> [ACTIVITY] Could you output each record below exactly as it stands and leave the pictures out?
Segment Start: MATERIAL SHOWN
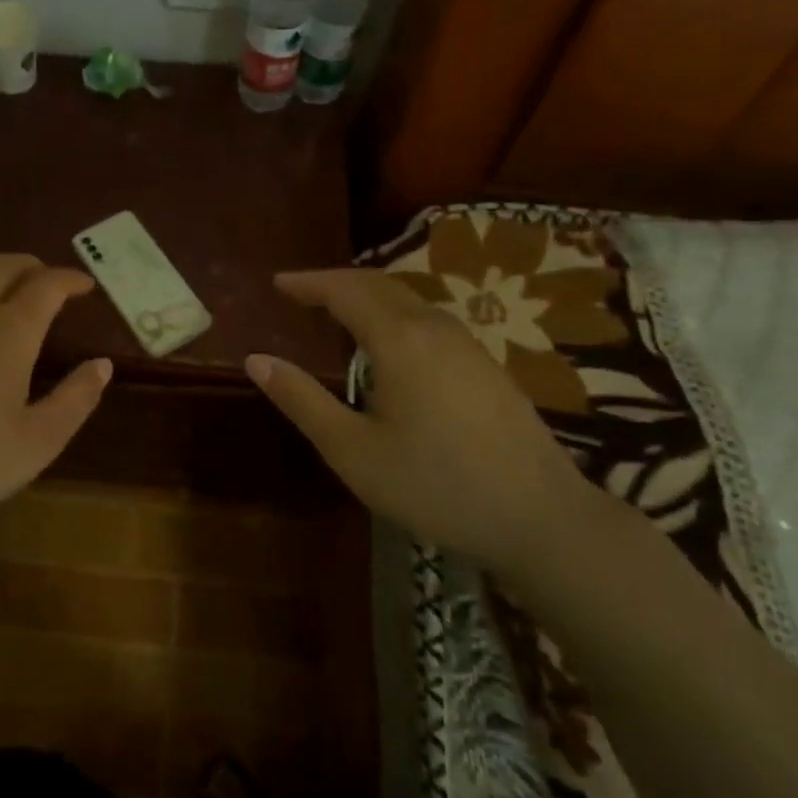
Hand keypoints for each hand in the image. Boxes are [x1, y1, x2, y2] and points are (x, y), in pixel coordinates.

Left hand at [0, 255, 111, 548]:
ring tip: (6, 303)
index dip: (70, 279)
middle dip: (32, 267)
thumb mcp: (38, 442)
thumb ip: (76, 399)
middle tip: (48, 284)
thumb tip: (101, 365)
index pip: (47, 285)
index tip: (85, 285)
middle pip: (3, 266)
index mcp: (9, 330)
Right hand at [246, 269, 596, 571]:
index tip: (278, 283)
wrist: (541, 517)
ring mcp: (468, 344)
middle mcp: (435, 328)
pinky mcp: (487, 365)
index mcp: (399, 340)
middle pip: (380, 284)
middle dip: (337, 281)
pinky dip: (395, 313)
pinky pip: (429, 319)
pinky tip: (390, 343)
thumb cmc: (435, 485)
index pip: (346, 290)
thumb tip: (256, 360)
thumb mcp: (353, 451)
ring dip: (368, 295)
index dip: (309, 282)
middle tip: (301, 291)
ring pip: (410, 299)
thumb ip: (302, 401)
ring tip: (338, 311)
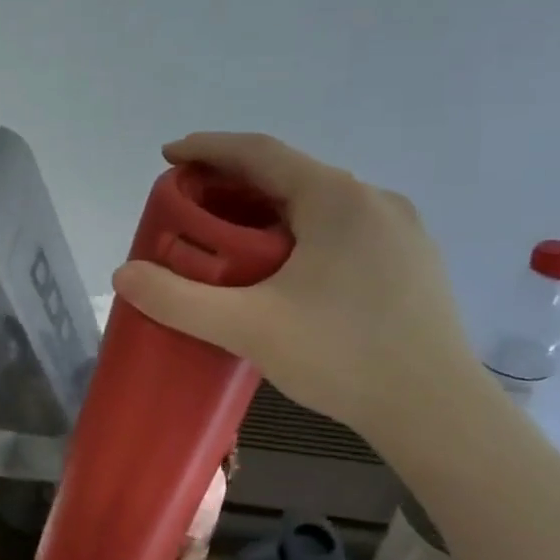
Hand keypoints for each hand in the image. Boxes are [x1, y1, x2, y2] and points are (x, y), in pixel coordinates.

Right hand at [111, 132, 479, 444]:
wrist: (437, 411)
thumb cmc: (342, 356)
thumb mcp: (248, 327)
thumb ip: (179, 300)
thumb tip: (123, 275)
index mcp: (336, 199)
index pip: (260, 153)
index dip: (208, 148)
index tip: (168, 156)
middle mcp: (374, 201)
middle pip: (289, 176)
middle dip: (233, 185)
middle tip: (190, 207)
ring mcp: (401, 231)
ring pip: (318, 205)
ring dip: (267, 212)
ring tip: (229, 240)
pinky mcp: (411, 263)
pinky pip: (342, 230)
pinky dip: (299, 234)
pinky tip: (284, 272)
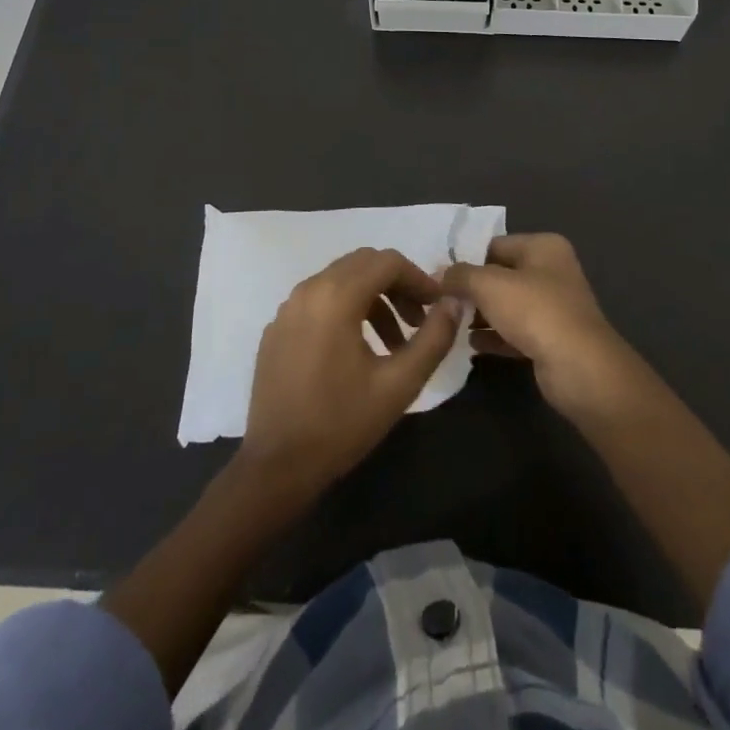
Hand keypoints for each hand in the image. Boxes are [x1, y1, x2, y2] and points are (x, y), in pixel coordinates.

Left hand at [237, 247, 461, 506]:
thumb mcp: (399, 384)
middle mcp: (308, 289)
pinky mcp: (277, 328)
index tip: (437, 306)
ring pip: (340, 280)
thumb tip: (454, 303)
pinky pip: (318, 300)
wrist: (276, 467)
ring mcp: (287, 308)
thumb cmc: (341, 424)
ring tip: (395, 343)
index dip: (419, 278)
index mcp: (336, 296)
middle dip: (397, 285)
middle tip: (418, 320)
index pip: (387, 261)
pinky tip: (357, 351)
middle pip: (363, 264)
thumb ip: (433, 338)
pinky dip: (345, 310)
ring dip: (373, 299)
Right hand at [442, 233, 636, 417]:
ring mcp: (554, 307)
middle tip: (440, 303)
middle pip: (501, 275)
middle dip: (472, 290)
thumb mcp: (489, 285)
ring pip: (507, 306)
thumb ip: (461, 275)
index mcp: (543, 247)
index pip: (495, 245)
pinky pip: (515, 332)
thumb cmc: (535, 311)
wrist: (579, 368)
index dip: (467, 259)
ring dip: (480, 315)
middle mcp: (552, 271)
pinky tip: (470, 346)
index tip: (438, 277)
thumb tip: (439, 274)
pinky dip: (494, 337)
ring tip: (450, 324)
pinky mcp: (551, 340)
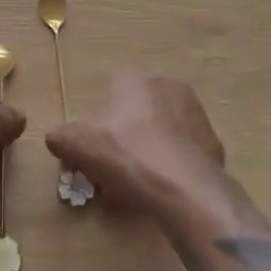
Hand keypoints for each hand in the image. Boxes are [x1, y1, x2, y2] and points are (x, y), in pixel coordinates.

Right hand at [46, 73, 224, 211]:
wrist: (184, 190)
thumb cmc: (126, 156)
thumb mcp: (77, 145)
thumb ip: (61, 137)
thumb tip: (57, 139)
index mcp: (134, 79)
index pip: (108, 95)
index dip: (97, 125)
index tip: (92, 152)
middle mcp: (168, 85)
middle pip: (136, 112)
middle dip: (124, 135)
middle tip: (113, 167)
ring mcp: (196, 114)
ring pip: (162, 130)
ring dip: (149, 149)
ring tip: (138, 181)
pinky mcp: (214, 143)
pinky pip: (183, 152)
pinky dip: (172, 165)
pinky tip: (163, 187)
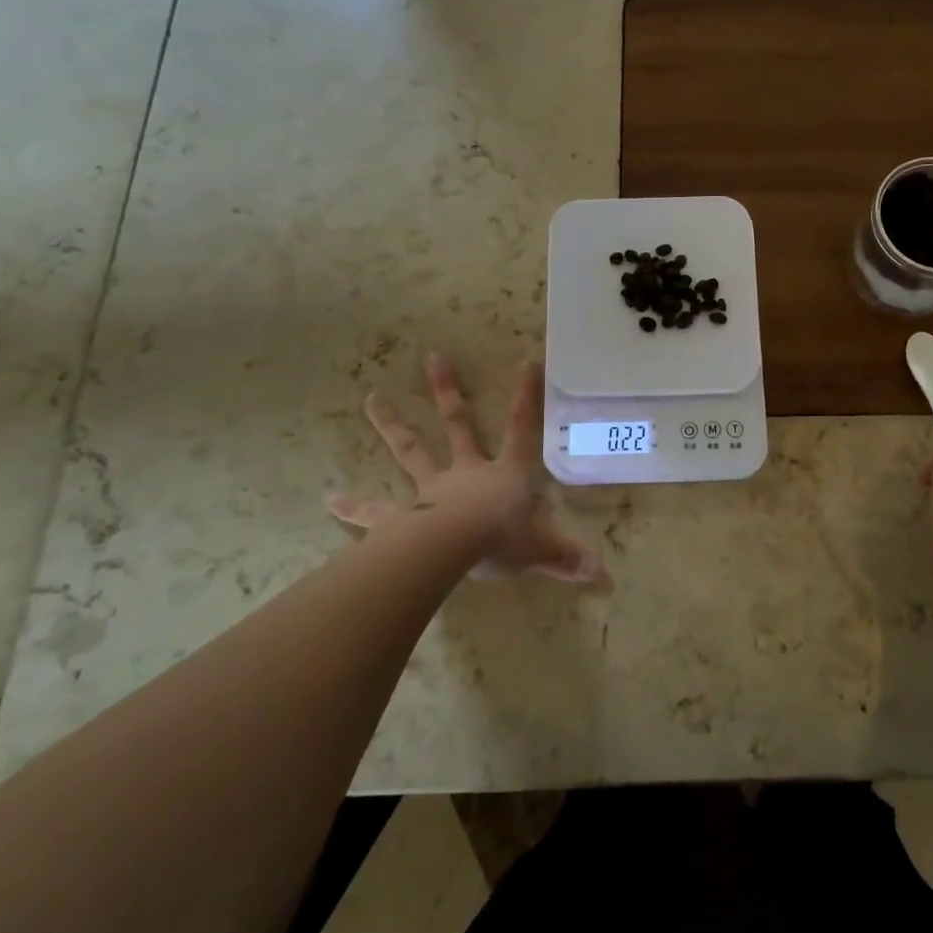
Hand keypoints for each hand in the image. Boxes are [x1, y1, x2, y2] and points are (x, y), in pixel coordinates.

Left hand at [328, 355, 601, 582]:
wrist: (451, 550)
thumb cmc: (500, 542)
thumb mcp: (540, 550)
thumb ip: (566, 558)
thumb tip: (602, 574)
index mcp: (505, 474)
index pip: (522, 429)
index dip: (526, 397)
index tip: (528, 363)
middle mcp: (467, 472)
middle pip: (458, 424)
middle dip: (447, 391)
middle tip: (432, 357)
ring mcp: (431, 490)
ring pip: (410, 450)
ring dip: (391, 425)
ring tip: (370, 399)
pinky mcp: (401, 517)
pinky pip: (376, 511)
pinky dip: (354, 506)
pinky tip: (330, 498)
Segment End: MATERIAL SHOWN
> [RESPONSE AREA]
Hand keypoints for each hand in the image. Boxes are [x1, y1, x2, y2] and points are (x, y), in pixel coordinates.

Left hand at [0, 255, 111, 548]:
ring tip: (6, 303)
index dip: (70, 279)
middle dip: (32, 267)
thumb mcp: (38, 442)
thumb ip: (76, 399)
middle tip: (48, 284)
thumb tip: (101, 365)
index pip: (47, 285)
index tip: (85, 285)
middle pip: (3, 266)
index mcp: (9, 330)
Right hand at [246, 269, 596, 571]:
index tip: (278, 283)
wrist: (541, 517)
ring mcp: (468, 344)
middle mcp: (435, 328)
pinky mcp: (487, 365)
index mcp: (399, 340)
middle pip: (380, 284)
middle dip: (337, 281)
pinky dip: (395, 313)
pinky pip: (429, 319)
pinky tip: (390, 343)
thumb cmc: (435, 485)
index pip: (346, 290)
thumb tip: (256, 360)
thumb mcp: (353, 451)
ring dip: (368, 295)
index dip: (309, 282)
middle tip: (301, 291)
ring pip: (410, 299)
thumb ip: (302, 401)
ring tip: (338, 311)
Hand keypoints for each hand in the image. Boxes are [x1, y1, x2, y2] and points are (x, y), in pixel coordinates.

Right hand at [111, 132, 479, 444]:
wrist: (437, 411)
thumb cmc: (342, 356)
thumb mcp: (248, 327)
thumb ip: (179, 300)
thumb tip: (123, 275)
index mcp: (336, 199)
index pip: (260, 153)
index dip: (208, 148)
index tip: (168, 156)
middle mcp: (374, 201)
middle pip: (289, 176)
middle dip: (233, 185)
middle tip: (190, 207)
ring mcp: (401, 231)
ring pip: (318, 205)
ring dip: (267, 212)
ring tip: (229, 240)
pinky mcp: (411, 263)
pinky pip: (342, 230)
pinky dip: (299, 234)
pinky tip: (284, 272)
Hand keypoints for each hand in the image. Boxes are [x1, y1, x2, y2] and points are (x, y), in pixel coordinates.

Left hand at [237, 247, 461, 506]:
thumb mcp: (399, 384)
middle mcp: (308, 289)
pinky mcp: (277, 328)
index tip: (437, 306)
ring pip: (340, 280)
thumb tip: (454, 303)
pinky pip: (318, 300)
wrist: (276, 467)
ring mcp: (287, 308)
thumb cmc: (341, 424)
ring tip: (395, 343)
index dip: (419, 278)
index mcp: (336, 296)
middle dip: (397, 285)
middle tip: (418, 320)
index pip: (387, 261)
pinky tip: (357, 351)
middle pip: (363, 264)
thumb ip: (433, 338)
pinky dip: (345, 310)
ring dip: (373, 299)
Right hand at [442, 233, 636, 417]:
ring mcp: (554, 307)
middle tip: (440, 303)
middle pip: (501, 275)
middle dip: (472, 290)
thumb mcp: (489, 285)
ring pip: (507, 306)
thumb ip: (461, 275)
index mcp: (543, 247)
index pip: (495, 245)
pinky pip: (515, 332)
thumb cmc: (535, 311)
wrist: (579, 368)
index dip: (467, 259)
ring dip: (480, 315)
middle mcp: (552, 271)
pinky tip: (470, 346)
index tip: (438, 277)
thumb tip: (439, 274)
pinky dip: (494, 337)
ring tip: (450, 324)
pinky mcp: (551, 340)
Hand keypoints for each hand in the image. Boxes are [x1, y1, x2, y2] and points are (x, y), in pixel coordinates.

Right hand at [46, 73, 224, 211]:
wrist: (184, 190)
thumb cmc: (126, 156)
thumb mcp: (77, 145)
thumb ip: (61, 137)
thumb tip: (57, 139)
index mcp: (134, 79)
index pip: (108, 95)
index dip: (97, 125)
index tip: (92, 152)
middle mcp: (168, 85)
middle pip: (136, 112)
middle dip: (124, 135)
middle tip: (113, 167)
ring mcp: (196, 114)
ring pip: (162, 130)
ring dip: (149, 149)
ring tip: (138, 181)
pinky mcp: (214, 143)
pinky pip: (183, 152)
pinky dip: (172, 165)
pinky tip: (163, 187)
Hand keypoints for each hand in the image. Boxes are [x1, y1, x2, y2] and points are (x, y), in pixel coordinates.

Left hand at [328, 355, 601, 582]:
wrist: (451, 550)
thumb cmc: (500, 542)
thumb mcp: (540, 550)
thumb ip: (566, 558)
thumb tip: (602, 574)
index mcp: (505, 474)
index pip: (522, 429)
index dip: (526, 397)
index tip: (528, 363)
middle mcp: (467, 472)
middle pip: (458, 424)
middle dip: (447, 391)
middle tip: (432, 357)
ring mcp: (431, 490)
ring pip: (410, 450)
ring dip: (391, 425)
ring tip: (370, 399)
pinky mcp: (401, 517)
pinky pip: (376, 511)
pinky dip: (354, 506)
pinky tip: (330, 498)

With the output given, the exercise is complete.